What is expected =
Rewrite the records from their beginning through the line containing "https://photos.app.goo.gl/WmW9yxXEvr9g4Mu87", swapping "Modérateur" for "Administrateur" and keeping everything else the same. Omit the pictures.

Data section =
::::::::::
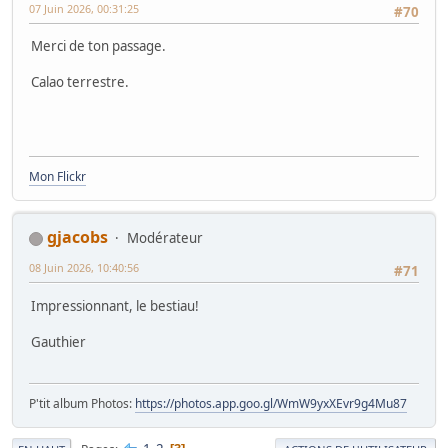
07 Juin 2026, 00:31:25
#70
Merci de ton passage.
Calao terrestre.
Mon Flickr
gjacobs
Modérateur
08 Juin 2026, 10:40:56
#71
Impressionnant, le bestiau!
Gauthier
P'tit album Photos:
https://photos.app.goo.gl/WmW9yxXEvr9g4Mu87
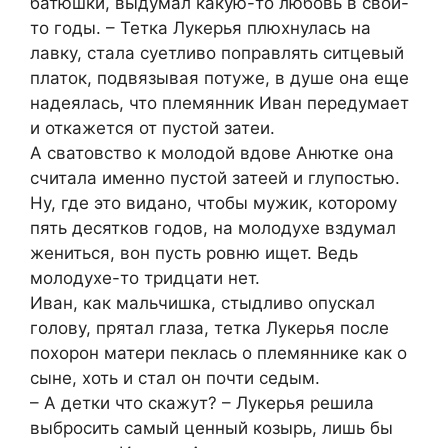
батюшки, выдумал какую-то любовь в свои-
то годы. – Тетка Лукерья плюхнулась на
лавку, стала суетливо поправлять ситцевый
платок, подвязывая потуже, в душе она еще
надеялась, что племянник Иван передумает
и откажется от пустой затеи.
А сватовство к молодой вдове Анютке она
считала именно пустой затеей и глупостью.
Ну, где это видано, чтобы мужик, которому
пять десятков годов, на молодухе вздумал
жениться, вон пусть ровню ищет. Ведь
молодухе-то тридцати нет.
Иван, как мальчишка, стыдливо опускал
голову, прятал глаза, тетка Лукерья после
похорон матери пеклась о племяннике как о
сыне, хоть и стал он почти седым.
– А детки что скажут? – Лукерья решила
выбросить самый ценный козырь, лишь бы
::::::::::
Final answer =
07 Juin 2026, 00:31:25
#70
Merci de ton passage.
Calao terrestre.
Mon Flickr
gjacobs
Administrateur
08 Juin 2026, 10:40:56
#71
Impressionnant, le bestiau!
Gauthier
P'tit album Photos:
https://photos.app.goo.gl/WmW9yxXEvr9g4Mu87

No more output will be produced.